Pakar: Zoom Banyak Cacat Keamanan, Tapi Lebih Irit Kuota
(Foto: dok. Zoom)
Uzone.id-- Aplikasi video call Zoom yang tengah populer di kalangan masyarakat sejak diberlakukannya Work From Home (WFH/kerja dari rumah) selama pandemi corona memang sudah ketahuan banyak cacat keamanan di dalamnya. Lantas apakah kita perlu berhenti menggunakan Zoom sebagai alat komunikasi untuk kepentingan pekerjaan?
Menurut Alfons Tanujaya selaku ahli keamanan siber dari Vaksincom, Zoom memang memiliki banyak cacat keamanan, namun perannya masih tergolong banyak manfaat serta lebih efisien dari sisi konsumsi kuota internet.
“Software itu ciptaan manusia yang pada dasarnya membawa sifat dasar manusia, tidak sempurna. Pada dasarnya, setiap software memiliki celah keamanan dan suatu software yang tidak diserang itu bukan berarti lebih aman dari software lain,” ungkap Alfons saat dihubungi Uzone.id, Rabu (8/4).
Baca juga:Taiwan Sudah Larang Penggunaan Zoom
Dari penjelasannya, bisa jadi karena software tersebut sama tidak amannya dengan software lain, tapi kurang populer maka tidak ada yang berminat menyerang.
“Untuk layanan digital populer lalu ditemui banyak celah keamanan, kami sarankan agar tidak langsung memvonisnya tidak aman. Faktanya Zoom adalah aplikasi video conference yang paling efisien dan mudah digunakan,” lanjut Alfons.
Alfons memberi gambaran, dari uji coba yang dilakukan salah satu perusahaan operator Tri Hutchison terhadap 4 aplikasi video conference populer, Zoom terlihat paling irit kuota.
Uji coba tersebut dilakukan selama 30 menit dengan 5 partisipan yang menggunakan Zoom, Skype, Hangouts, dan WebEx.
Baca juga:Kisah di Balik Pendiri Zoom, Terinsiprasi dari Hubungan LDR
“Terlihat kalau aplikasi Zoom membutuhkan bandwidth dan kuota paling rendah dibandingkan yang lain. Hal ini menunjukan keberhasilan Zoom melakukan kompresi dan sistem komunikasi konferensi yang lebih baik dari pesaing,” ungkap Alfons.
Dia menyambung, “efisiensi dari sisi pemanfaatan bandwidth dan konsumsi kuota internet menjadi sangat berharga di saat-saat seperti ini.”
Selain urusan irit kuota internet, Alfons tetap menyoroti manfaat dari Zoom yang ternyata dianggap lebih praktis dan lebih ‘awam’ digunakan oleh masyarakat secara luas.

*DAFTAR KEGIATAN*.
**1)** Ringkas jadi satu kalimat pendek paragraf dalam artikel tentang Zoom yang diawali "Menurut Alfons Tanujaya", tanpa membuang fakta utamanya.
**2)** Salin persis dari artikel tentang Zoom semua bagian mulai dari "Baca juga:Taiwan Sudah" terus ke bawah sampai "Hangouts, dan WebEx.".

*BAHAN TERSEDIA*.

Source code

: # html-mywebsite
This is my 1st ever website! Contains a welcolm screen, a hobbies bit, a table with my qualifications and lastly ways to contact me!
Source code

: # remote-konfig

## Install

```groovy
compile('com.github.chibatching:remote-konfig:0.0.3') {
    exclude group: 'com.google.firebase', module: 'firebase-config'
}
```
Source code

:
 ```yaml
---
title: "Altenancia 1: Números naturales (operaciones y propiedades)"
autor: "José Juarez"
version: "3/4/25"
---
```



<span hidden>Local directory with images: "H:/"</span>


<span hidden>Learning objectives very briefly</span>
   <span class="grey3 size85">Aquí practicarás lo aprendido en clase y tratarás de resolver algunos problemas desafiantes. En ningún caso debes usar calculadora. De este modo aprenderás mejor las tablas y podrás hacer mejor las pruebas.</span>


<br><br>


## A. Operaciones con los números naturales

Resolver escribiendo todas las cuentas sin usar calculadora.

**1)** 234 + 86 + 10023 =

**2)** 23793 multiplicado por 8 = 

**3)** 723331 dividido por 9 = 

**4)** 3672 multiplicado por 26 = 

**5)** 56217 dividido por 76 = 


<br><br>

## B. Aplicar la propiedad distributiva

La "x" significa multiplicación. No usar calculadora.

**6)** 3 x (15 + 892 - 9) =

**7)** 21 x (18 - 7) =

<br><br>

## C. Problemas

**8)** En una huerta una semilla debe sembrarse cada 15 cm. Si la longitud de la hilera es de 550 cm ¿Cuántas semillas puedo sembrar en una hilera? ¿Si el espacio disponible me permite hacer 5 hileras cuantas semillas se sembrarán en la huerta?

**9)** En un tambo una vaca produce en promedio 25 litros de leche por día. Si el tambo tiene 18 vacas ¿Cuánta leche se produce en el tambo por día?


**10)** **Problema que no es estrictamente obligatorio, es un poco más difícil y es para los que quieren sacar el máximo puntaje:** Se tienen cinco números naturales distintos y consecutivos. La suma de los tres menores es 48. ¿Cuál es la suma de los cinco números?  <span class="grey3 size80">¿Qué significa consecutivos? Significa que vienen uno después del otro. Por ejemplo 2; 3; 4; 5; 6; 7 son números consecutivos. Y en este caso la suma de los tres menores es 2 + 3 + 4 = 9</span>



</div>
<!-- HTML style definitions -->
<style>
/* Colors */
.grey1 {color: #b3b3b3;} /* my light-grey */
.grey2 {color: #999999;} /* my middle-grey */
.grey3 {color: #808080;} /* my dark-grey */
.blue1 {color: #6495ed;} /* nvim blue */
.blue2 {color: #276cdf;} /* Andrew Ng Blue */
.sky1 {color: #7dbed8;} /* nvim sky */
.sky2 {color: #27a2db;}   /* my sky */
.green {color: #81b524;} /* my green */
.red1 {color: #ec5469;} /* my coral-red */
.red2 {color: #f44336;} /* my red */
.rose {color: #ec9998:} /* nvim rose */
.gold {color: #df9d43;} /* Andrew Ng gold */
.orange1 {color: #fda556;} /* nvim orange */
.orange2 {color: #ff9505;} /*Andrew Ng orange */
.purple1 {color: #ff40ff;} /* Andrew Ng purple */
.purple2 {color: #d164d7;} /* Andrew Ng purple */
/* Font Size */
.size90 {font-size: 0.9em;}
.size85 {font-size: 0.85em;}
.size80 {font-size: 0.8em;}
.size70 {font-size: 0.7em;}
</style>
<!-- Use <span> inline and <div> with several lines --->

*JAWABAN TUGAS*.
**1)** Alfons Tanujaya, ahli keamanan siber dari Vaksincom, menilai Zoom punya banyak cacat keamanan, tetapi tetap banyak manfaatnya dan lebih hemat kuota internet.

**2)**
Baca juga:Taiwan Sudah Larang Penggunaan Zoom
Dari penjelasannya, bisa jadi karena software tersebut sama tidak amannya dengan software lain, tapi kurang populer maka tidak ada yang berminat menyerang.
“Untuk layanan digital populer lalu ditemui banyak celah keamanan, kami sarankan agar tidak langsung memvonisnya tidak aman. Faktanya Zoom adalah aplikasi video conference yang paling efisien dan mudah digunakan,” lanjut Alfons.
Alfons memberi gambaran, dari uji coba yang dilakukan salah satu perusahaan operator Tri Hutchison terhadap 4 aplikasi video conference populer, Zoom terlihat paling irit kuota.
Uji coba tersebut dilakukan selama 30 menit dengan 5 partisipan yang menggunakan Zoom, Skype, Hangouts, dan WebEx.